Portanto, pecamos quando agimos sem caridade, quando julgamos sem fé ou quando cremos sem esperança.

Então, é mais pecaminoso se abster de cerveja sem caridade - digamos, para obedecer a um capricho pessoal ou para castigar-se de outros pecados imaginados - que bebê-la em boa disposição. Corruptio optimi pessimi: As privações e abstinências são a coisa melhor da vida, mas somente se vistas como meio de ascese; quando são enxergadas como fins, são piores que a vida religiosa mais básica, que para o católico exige apenas oração diária, missa dominical, dízimo segundo o costume e jejuns quando for o caso, além da obediência aos mandamentos de Deus.

Isso porque a simples obediência leva ao céu, mas a obediência orgulhosa, levada aos extremos, não.
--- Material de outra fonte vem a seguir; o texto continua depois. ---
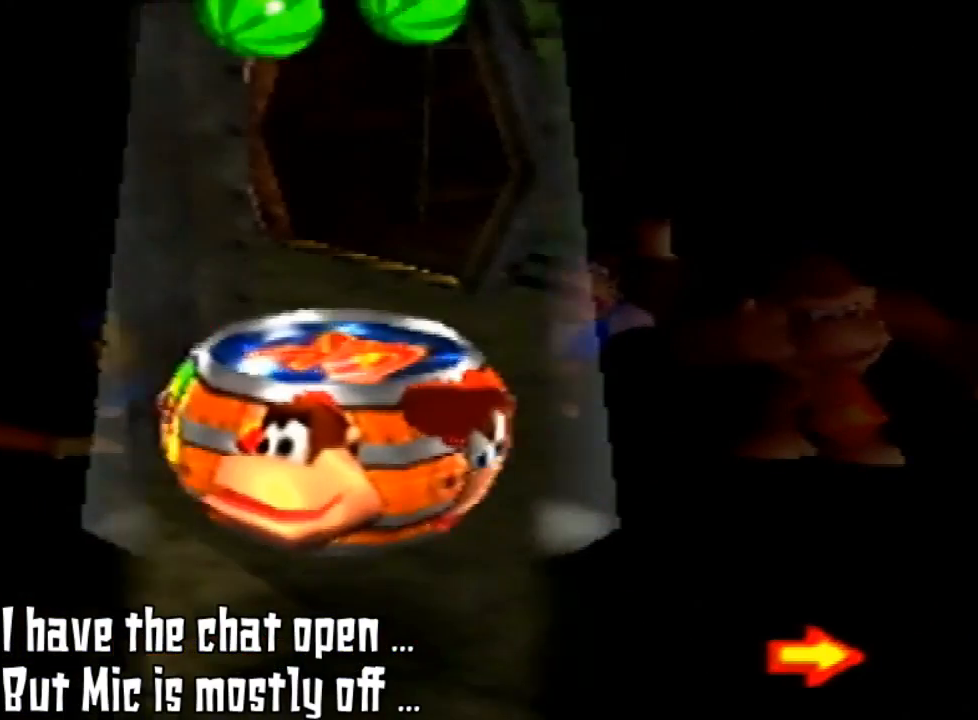
{"buttons": [], "left_stick": "center", "events": [[100, "A", "up"], [200, "A", "down"], [300, "A", "up"]]}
A isso aludiu São Cipriano, exortando os membros de uma igreja em sua diocese a que não deixassem de combater a peste que lhes ia ceifando vidas, mas que não se revoltassem por morrerem desta forma, e não martirizados, como prefeririam.

O que não vêem é que o martírio, e o anacoretismo, e as outras grandes exigências da vida religiosa, são para poucos. E para os poucos capazes de responder ao que Deus lhes pede. E sempre que Deus o pede, é para o bem comum. É do sangue dos mártires, junto do Sangue de Cristo, que a Igreja cresceu. É do impulso de Santo Antão vencendo a Satanás que podemos, diariamente, lutar contra este nosso grande inimigo. Porque alguns já o fizeram, todos podemos fazê-lo novamente. Mas se Deus prefere que você alimente seus filhos e deseje bom dia às velhinhas na rua, isto já é o suficiente para Ele.

12 comentários:

Gustavo Nagel disse...

É nessas horas que descobrimos que nascemos para a discórdia.

Eu mesmo andava aborrecido da discussão, vocês sabem. Mas bastou a MissGarfield tratá-la tão pejorativamente, chamando-a ridícula, para que eu passasse a tomá-la como a coisa mais relevante que já fiz nesses meus vinte e três anos de vida.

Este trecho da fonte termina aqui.